### Task instructions
Copy out exactly the lines below that run from the one holding "left hip: (631, 324)" to the one holding "right knee: (770, 261)", keeping both of those lines and no others.

### Supplied records

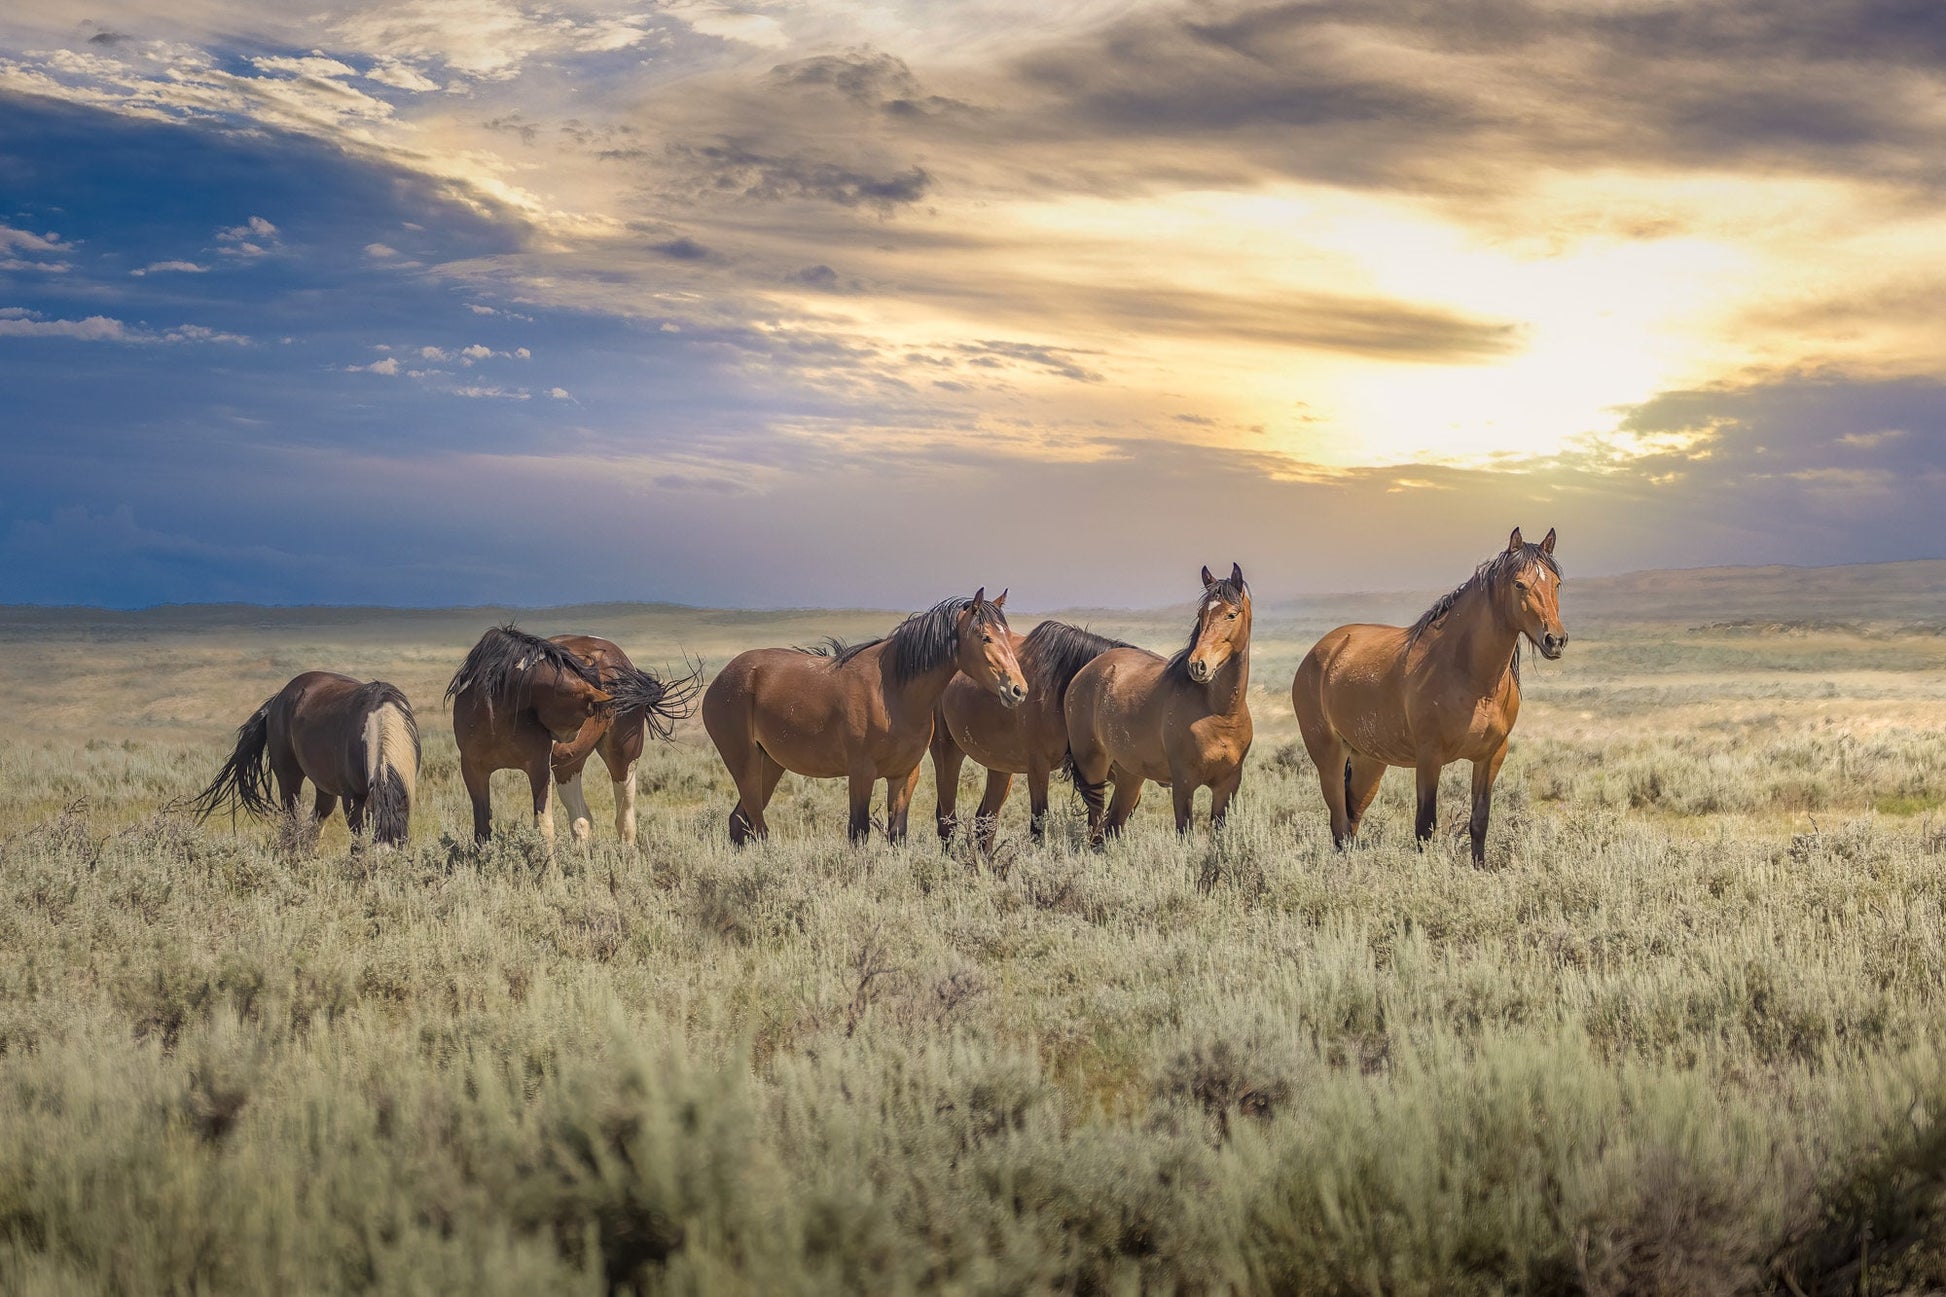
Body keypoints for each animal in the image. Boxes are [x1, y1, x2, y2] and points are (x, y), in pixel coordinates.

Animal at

* * *

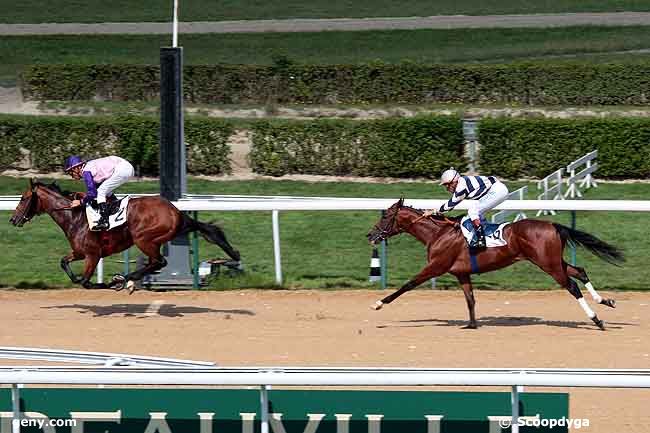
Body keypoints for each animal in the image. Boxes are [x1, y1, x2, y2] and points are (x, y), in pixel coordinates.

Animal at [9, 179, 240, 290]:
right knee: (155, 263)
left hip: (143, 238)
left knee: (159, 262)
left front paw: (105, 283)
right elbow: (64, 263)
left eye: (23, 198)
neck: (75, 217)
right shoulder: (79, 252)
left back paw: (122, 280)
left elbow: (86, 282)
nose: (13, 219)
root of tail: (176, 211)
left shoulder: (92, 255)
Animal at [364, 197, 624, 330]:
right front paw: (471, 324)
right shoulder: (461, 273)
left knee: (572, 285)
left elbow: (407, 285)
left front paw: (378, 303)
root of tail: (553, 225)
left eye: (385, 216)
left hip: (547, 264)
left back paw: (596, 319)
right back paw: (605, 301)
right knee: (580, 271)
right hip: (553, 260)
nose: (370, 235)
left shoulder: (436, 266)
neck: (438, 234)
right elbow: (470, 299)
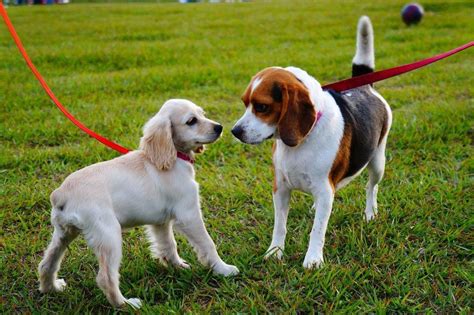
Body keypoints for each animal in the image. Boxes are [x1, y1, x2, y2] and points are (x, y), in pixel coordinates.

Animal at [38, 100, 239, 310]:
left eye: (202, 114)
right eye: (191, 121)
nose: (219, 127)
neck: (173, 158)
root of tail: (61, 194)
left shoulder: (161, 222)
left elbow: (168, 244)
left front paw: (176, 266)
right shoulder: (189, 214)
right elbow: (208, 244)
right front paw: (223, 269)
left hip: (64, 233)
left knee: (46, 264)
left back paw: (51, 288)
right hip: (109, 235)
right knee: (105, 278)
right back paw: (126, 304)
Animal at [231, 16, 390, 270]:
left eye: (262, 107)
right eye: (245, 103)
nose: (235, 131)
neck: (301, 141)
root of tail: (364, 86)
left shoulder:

==

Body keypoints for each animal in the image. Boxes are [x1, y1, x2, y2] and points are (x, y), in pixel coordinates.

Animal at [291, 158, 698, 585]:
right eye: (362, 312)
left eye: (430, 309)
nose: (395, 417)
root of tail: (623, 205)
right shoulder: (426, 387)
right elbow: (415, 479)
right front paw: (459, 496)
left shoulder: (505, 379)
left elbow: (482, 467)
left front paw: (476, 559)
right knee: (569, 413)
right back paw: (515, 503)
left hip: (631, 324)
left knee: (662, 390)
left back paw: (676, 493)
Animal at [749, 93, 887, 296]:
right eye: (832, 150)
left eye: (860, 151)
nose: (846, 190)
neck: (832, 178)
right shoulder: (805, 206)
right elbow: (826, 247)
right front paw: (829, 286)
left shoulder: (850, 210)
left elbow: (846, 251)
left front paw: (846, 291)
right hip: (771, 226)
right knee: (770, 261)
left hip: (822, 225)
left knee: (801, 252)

### Exercise response
left hip: (631, 324)
left knee: (662, 390)
left back paw: (676, 493)
Animal at [749, 93, 887, 296]:
right eye: (832, 150)
left eye: (860, 151)
nose: (846, 190)
neck: (832, 178)
right shoulder: (805, 206)
right elbow: (826, 247)
right front paw: (829, 286)
left shoulder: (850, 210)
left elbow: (846, 251)
left front paw: (846, 291)
right hip: (771, 226)
right knee: (770, 261)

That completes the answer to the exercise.